91 N.J.L.J. 369
June 6, 1968
Husband-Wife Reconciliation Conference
An attorney inquires whether he may continue to represent a
plaintiff wife in a divorce action in this situation.
About a year and a half ago, the attorney's services were retained by the wife concerning a possible divorce. There being a young child of the marriage, the attorney recommended a reconciliation conference at his office which was attended by both parties, the husband attending alone, preferring not to engage his own counsel. The conference was successful; the parties were reunited and lived in harmony for some time. Some 15 months later there was a recurrence of the previously alleged extreme cruelty; the wife again retained the same attorney to start suit for divorce. He was immediately importuned by the husband to hold another reconciliation conference. The attorney advised he would arrange for such a conference if the husband would appear with his own counsel. The husband refused to obtain independent counsel and insisted on seeing the attorney to discuss his wife's conduct and the possibilities of reconciliation. Thereupon, the attorney consented to discuss the matter with the husband at his office for which he charged and received a conference fee of $25 after receiving the client wife's approval of such arrangements.
Despite the previous advice to the husband to retain his own counsel and the husband's insistence on not doing so the husband nevertheless expressed his doubts several times during the conference as to whether he should discuss the matter with the attorney who each time urged him to leave the office and obtain independent counsel. Each time the husband refused and insisted on proceeding with a discussion of the conduct of the parties and their teenage daughter and the possibilities of a reconciliation
with his wife. Reconciliation was again broached by the attorney to his client. She rejected it and directed the attorney to proceed with the divorce proceedings.
The husband upon being served with process retained independent counsel and now complains that because of the conferences with the attorney and the latter's acceptance of a $25 conference fee, the attorney is disqualified from representing the wife because of an alleged inherent conflict of interests. The attorney returned the $25 fee to the husband.

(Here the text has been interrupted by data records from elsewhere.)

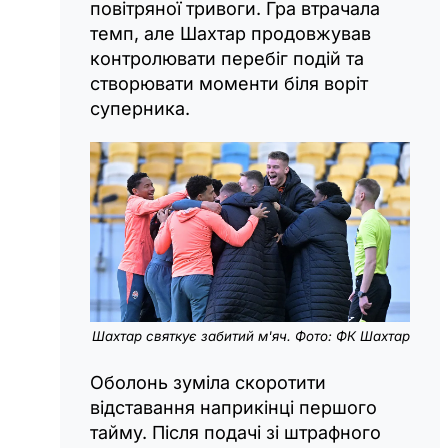
повітряної тривоги. Гра втрачала
темп, але Шахтар продовжував
контролювати перебіг подій та
створювати моменти біля воріт
суперника.
Шахтар святкує забитий м'яч. Фото: ФК Шахтар
Оболонь зуміла скоротити
відставання наприкінці першого
тайму. Після подачі зі штрафного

The question posed is whether, in this case, it is unethical for the attorney to continue to represent the wife in the divorce action.
On the facts as presented we are of the opinion that the attorney may continue to represent the wife. To hold otherwise would have two undesirable effects: (1) it would tend to discourage members of the bar from fulfilling the public policy that attorneys should make every reasonable effort to effect reconciliations in matrimonial cases, American Bar Association, Committee on Professional Ethics, Opinion 58 (1931); and (2) it would enable a disgruntled party to a reconciliation conference to unjustifiedly disqualify the opposing party's counsel and, in the present case, deprive the wife of the benefit of her own attorney's familiarity with her cause and his talents as her advocate.

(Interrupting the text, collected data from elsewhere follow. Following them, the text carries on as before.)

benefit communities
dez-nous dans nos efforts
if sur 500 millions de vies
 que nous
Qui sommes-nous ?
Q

The facts in this case are distinguishable from those presented in our Opinion 86, 88 N.J.L.J. 733 (1965), where the attorney after being consulted by the wife who did not retain him, was consulted by the husband who sought to retain him. Having received confidential communications from the wife with a view of
possibly being her advocate, an attorney cannot become the attorney of the husband in litigation between them.
The facts here clearly distinguish this inquiry from the case of In re Braun, 49 N.J. 16 (1967), where the attorney involved saw both parties together at the time of the first conference, and thereafter, when both parties had engaged other counsel and a suit had been instituted by the wife, the attorney again was consulted by the husband. He discussed with the husband the pending divorce suit, examined the pleadings, and was requested by the husband to
take over the suit and represent him. The attorney charged the husband a conference fee but apparently did nothing further because a few days after that conference the attorney was visited by the wife and agreed to represent her in the divorce suit, going so far as to secure a substitution of attorney on her behalf. When the husband protested this, the attorney withdrew as the wife's counsel. The Supreme Court found this conduct to warrant reprimand under Canons 6 and 37. But, in the present case, we do not have such improper conduct because counsel for the wife, at all times, made it clear to the husband that he was representing only the wife.
While it is our view that counsel in the pending inquiry should not have accepted the conference fee from the husband - a fee which he returned as above noted - we do not consider that his conduct in this case was improper.